Qui était-il vraiment : c’est bien complexe
Un rationaliste, qui à 15 ans, encore élève du Lycée Carnot à Tunis, est parti à la recherche de Dieu par l’étude de toute la vie des hommes et qui fit un parcours universitaire très diversifié avec un plein succès, dans le but d’acquérir les éléments d’appréciation intellectuelle indispensables pour sa quête ;
un mystique, un homme de foi, qui a vraiment rencontré Dieu et qui est devenu un homme de Dieu au sens profond, biblique du mot ;
un juriste, qui avait obtenu son doctorat en droit de la faculté de Paris repliée à Alger en 1942 sur le mariage en droit comparé, car c’était bien la société humaine des origines à nos jours qu’il voulait comprendre ;
un chercheur passionné de l’histoire des hommes, un analyste attentif et lucide en géopolitique car diplômé de l’École des Sciences Politique de Paris, un linguiste, diplômé de langues anciennes hébreux, arabe, araméen, toujours acharné à rechercher le sens original des mots et à peser leur valeur pour comprendre et se réapproprier d’abord les textes juridiques, même surtout les textes antiques fondateurs de la Bible ;
un expert agricole, pionnier de l’agriculture environnementale en Tunisie de 1953 à 1969 - avant que le mot environnement vienne à la mode -, un homme responsable, responsable de la terre, responsable des hommes, ses contemporains, qui jamais ne se contenta d’un jugement destructeur mais qui toujours initia à l’action :
A un voisin agriculteur qui se résignait devant une catastrophe naturelle « c’est l’affaire de Dieu », Abel Granier répliquait « l’affaire de Dieu, c’est de t’avoir donné une tête avec un cerveau pensant. C’est le moment de t’en servir ! »

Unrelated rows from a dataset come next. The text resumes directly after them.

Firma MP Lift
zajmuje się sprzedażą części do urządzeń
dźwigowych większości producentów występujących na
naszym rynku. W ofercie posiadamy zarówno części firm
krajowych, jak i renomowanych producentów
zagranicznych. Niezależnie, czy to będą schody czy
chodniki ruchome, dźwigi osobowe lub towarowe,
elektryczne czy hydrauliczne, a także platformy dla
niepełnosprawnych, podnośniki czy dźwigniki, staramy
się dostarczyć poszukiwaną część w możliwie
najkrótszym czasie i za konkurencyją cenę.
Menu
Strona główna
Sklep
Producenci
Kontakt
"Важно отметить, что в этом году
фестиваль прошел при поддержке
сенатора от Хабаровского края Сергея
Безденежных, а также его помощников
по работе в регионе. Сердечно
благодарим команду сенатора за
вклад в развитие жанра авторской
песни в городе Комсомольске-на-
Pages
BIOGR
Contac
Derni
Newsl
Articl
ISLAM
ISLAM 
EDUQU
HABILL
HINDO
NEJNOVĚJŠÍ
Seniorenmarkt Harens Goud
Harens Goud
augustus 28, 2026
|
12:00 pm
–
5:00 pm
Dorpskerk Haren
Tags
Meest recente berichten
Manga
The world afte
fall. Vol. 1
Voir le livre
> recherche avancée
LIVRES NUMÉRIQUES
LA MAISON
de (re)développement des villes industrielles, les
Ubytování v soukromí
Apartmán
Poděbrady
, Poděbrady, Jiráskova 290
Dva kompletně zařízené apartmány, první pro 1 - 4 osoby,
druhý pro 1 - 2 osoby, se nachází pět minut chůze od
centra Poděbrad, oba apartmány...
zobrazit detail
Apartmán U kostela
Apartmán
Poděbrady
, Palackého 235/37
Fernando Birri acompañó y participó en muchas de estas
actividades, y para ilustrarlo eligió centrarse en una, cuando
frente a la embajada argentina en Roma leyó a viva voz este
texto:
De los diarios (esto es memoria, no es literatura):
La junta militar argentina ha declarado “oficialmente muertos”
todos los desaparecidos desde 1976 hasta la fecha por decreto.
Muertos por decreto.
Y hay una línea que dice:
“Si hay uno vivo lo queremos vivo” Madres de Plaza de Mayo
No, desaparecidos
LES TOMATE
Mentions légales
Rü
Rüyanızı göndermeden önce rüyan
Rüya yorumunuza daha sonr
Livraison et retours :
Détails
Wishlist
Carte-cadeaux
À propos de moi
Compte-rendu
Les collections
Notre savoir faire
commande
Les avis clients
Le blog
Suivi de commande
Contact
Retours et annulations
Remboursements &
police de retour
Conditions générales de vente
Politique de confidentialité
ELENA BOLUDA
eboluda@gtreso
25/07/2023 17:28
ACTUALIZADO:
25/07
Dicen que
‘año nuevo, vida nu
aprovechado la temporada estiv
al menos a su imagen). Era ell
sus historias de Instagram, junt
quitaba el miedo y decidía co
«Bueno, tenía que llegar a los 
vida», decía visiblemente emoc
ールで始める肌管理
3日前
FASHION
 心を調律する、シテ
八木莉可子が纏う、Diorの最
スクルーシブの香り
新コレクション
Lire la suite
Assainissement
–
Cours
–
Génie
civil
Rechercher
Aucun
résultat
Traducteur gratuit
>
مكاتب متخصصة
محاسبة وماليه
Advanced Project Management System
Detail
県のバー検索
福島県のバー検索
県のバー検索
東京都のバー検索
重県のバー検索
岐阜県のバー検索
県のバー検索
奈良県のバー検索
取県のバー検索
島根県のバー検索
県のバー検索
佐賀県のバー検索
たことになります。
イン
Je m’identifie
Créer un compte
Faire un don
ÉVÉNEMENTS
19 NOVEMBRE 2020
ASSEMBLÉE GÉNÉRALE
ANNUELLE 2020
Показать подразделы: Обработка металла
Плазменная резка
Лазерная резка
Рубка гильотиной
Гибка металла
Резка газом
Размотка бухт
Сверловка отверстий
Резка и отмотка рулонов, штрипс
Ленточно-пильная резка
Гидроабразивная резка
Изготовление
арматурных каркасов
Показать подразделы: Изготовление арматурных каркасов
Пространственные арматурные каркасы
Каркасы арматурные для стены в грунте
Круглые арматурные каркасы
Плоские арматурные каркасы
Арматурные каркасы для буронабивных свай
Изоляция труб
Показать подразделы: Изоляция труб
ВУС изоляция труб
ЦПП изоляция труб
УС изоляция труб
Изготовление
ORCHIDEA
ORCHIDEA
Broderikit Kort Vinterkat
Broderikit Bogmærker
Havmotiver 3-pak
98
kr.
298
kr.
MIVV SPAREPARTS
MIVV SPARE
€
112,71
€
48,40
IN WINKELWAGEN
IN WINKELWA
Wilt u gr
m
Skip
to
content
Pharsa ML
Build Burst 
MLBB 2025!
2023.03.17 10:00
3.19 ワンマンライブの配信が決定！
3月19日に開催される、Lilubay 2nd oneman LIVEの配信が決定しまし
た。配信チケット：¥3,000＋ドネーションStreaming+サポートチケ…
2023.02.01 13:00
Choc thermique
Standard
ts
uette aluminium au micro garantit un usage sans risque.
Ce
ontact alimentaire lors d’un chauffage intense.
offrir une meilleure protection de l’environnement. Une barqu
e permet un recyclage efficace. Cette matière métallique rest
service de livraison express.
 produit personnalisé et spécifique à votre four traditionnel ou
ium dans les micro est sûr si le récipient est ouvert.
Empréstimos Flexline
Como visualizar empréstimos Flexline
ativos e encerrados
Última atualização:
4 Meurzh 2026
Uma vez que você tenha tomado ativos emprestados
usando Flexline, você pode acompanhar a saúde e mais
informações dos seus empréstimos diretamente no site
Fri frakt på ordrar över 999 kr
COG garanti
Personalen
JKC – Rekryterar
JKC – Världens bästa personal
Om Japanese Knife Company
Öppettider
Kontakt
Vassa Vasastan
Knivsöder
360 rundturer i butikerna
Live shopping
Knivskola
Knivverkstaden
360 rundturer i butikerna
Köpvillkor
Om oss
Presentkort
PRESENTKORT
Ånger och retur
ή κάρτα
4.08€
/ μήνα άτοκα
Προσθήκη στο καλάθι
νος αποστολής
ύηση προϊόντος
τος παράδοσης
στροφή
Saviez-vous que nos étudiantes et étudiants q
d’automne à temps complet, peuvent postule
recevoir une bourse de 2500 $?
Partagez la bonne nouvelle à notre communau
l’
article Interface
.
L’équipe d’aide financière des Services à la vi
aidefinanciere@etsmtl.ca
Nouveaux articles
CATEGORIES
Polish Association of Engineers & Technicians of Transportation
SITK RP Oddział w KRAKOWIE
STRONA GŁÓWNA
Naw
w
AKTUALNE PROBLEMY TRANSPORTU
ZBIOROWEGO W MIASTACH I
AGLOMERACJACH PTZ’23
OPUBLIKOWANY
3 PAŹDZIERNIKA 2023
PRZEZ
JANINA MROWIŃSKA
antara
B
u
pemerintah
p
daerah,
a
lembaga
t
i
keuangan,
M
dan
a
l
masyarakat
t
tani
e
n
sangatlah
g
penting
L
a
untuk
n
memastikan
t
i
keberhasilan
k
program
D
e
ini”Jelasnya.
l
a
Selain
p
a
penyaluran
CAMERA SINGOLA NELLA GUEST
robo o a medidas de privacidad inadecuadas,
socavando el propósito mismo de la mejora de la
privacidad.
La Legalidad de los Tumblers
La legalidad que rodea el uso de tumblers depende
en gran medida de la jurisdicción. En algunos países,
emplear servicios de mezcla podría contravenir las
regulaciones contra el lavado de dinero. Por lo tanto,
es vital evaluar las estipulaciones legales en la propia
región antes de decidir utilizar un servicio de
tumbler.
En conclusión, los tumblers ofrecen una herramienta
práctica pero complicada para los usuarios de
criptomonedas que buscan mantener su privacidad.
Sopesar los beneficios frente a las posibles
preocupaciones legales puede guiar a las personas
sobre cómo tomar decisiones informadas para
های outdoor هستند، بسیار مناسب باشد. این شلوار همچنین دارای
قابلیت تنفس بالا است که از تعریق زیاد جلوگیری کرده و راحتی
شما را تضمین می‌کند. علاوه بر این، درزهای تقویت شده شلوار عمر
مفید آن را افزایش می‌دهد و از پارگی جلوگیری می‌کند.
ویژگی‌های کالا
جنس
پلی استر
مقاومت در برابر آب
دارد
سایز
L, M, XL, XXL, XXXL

un « voyant » qui était visité par la vision de l’avenir, avec la certitude que celui-ci ne pouvait être construit sans la parfaite et lucide compréhension de l’histoire humaine, économique et sociale du pays, mais surtout qu’il était impossible de la réaliser sans la foi en Dieu, un Dieu Aimant, Créateur, Sauveur. C’est cette certitude qui lui indiquait de dessiner l’avenir agricole avec le respect de la Création et la connaissance scientifique des mystères de la vie.
Abel Granier est parti vers la Rencontre qu’il a attendue toute sa vie.
Il nous laisse un modèle et une œuvre à réaliser ; voici la fin de son livre qui relate son expérience et qui sera bientôt réédité :
« Il ne nous reste plus beaucoup de temps en Méditerranée particulièrement, en Afrique aussi, pour inverser le processus d’auto destruction mis en route certes par les populations elles-mêmes, mais dont la cause profonde vient d’une tragique erreur de conception de l’agriculture, erreur généralisée dans le monde entier :
les métiers de la terre ne sont pas des activités marginales de survie et de subsistance pour qui ne sait rien faire d’autre. Pour que la planète Terre ait un avenir, l’Agriculture doit être reconnue comme la science de la gestion de la Création de Dieu et d’un de Ses dons les plus précieux : la biodiversité des végétaux et leurs possibilités d’adaptation et d’évolution. »
En Tunisie, si les leçons de Bordj-Tell sont mises à l’épreuve et comprises, l’espoir de la richesse de l’antique Africa pourrait être de nouveau à portée de main.